ANNs typically involve an input layer, one or more hidden layers, and an output layer. These layers can be stacked on top of each other and side by side. When a new piece of data comes into the input layer, it travels through the next layer, which might be a hidden layer where it does computations before going on to another layer until it reaches the output layer.
The decision-making process involves training an ANN with some set parameters to learn what outputs should come from inputs with various conditions.Autoencoders Section: Compositional Pattern Producing Networks (CPPN)
Compositional Pattern Producing Networks (CPPN) is a kind of autoencoder, meaning they’re neural networks designed for dimensionality reduction. As their name suggests, CPPNs create patterns from an input set. The patterns created are not just geometric shapes but very creative and organic-looking forms. CPPN Autoencoders can be used in all fields, including image processing, image analysis, and prediction markets.Conclusion
To summarize, deep learning algorithms are a powerful and complex technology capable of identifying data patterns. They enable us to parse information and recognize trends more efficiently than ever.
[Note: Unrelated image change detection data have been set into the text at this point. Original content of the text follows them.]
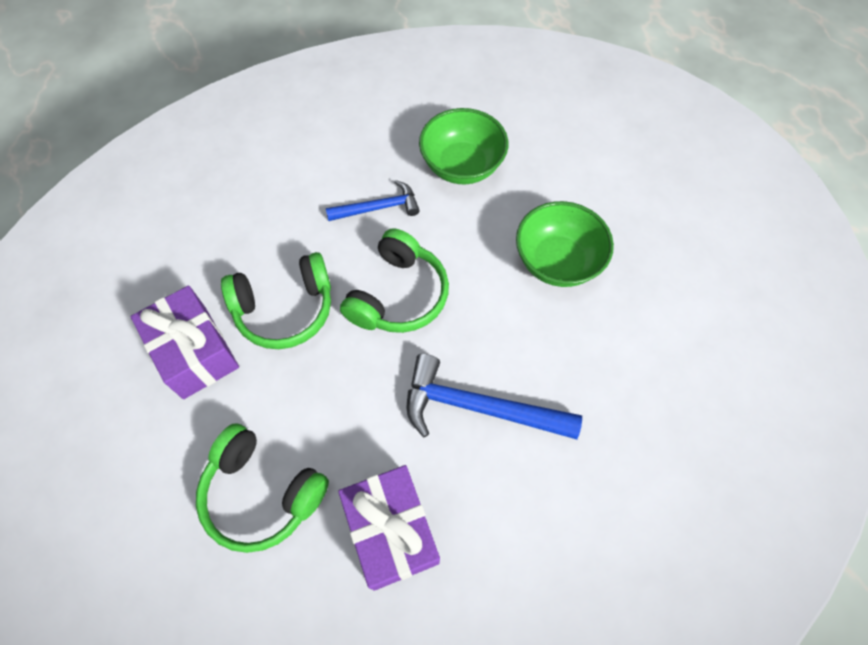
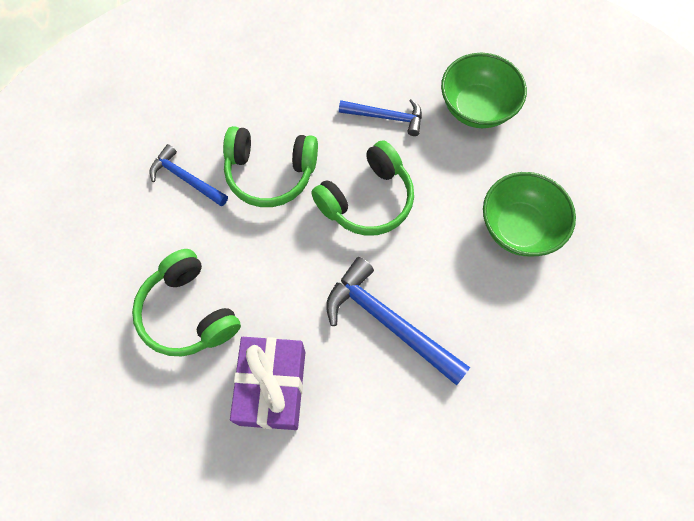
camera: 25 degrees right, 5 degrees up
purple gift [130,286,239,399] -> blue hammer [150,144,228,206]

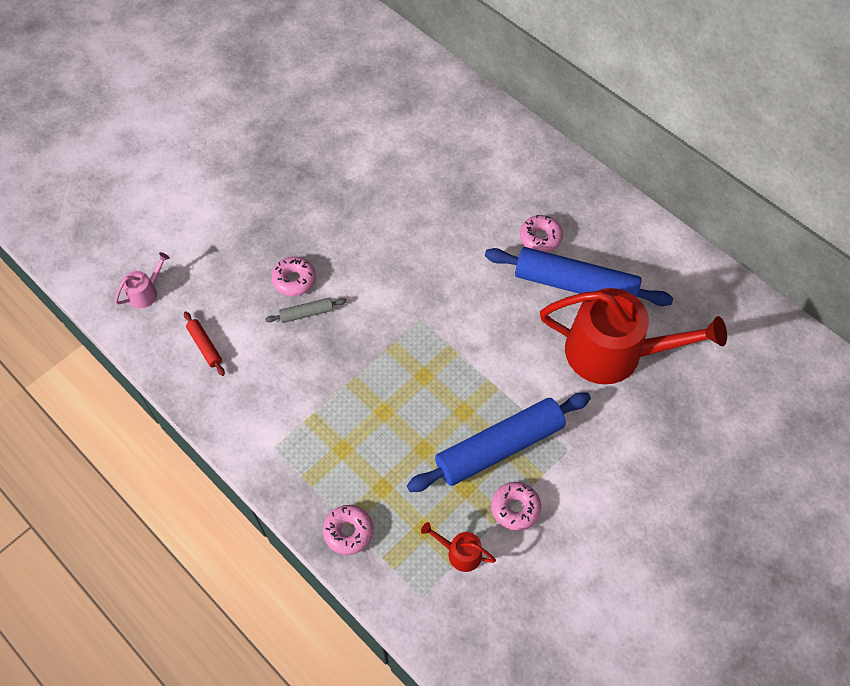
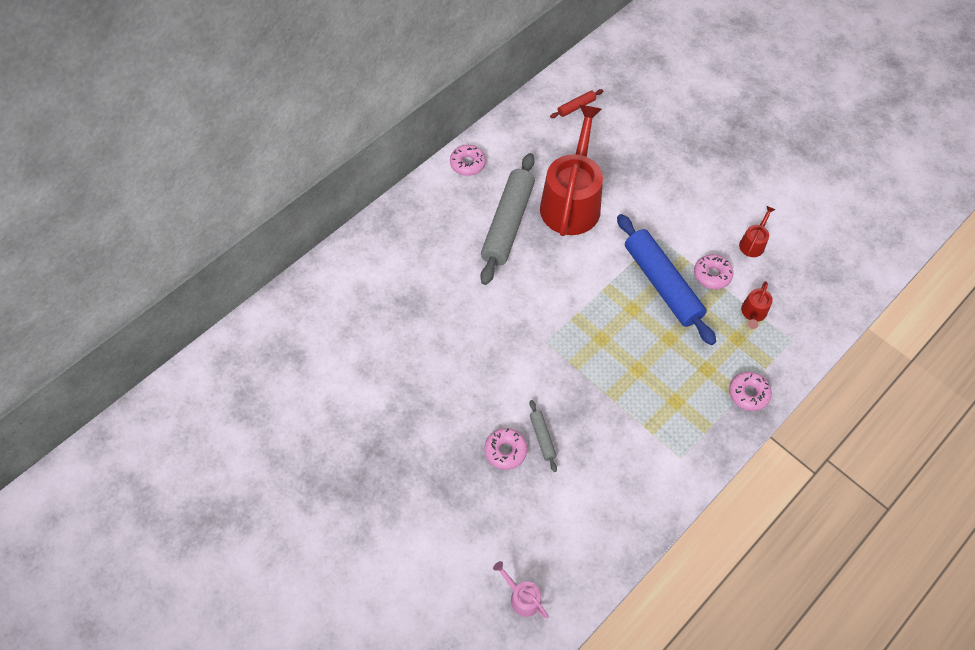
camera: 90 degrees left, 0 degrees up
red rolling pin [184,311,225,376] -> red rolling pin moved to [550,89,603,118]
blue rolling pin [485,247,673,306] -> grey rolling pin [480,153,535,285]
pink donut [520,215,563,253] -> pink donut moved to [450,145,486,176]
none -> red watering can [739,206,776,257]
Furthermore, they help businesses make more informed decisions with their data. I hope this guide has given you a better understanding of deep learning and why it is important for the future.
There are many deep learning algorithms, but the most popular ones used today are Recurrent Neural Networks (RNN) and Convolutional Neural Networks (CNN).
I would recommend taking some time to learn about these two approaches on your own to decide which one might be best for your situation.
The media shown in this article is not owned by Analytics Vidhya and is used at the Author’s discretion.
Update the detailed information about Introduction To Deep Learning In Julia on the Kientrucdochoi.com website. We hope the article's content will meet your needs, and we will regularly update the information to provide you with the fastest and most accurate information. Have a great day!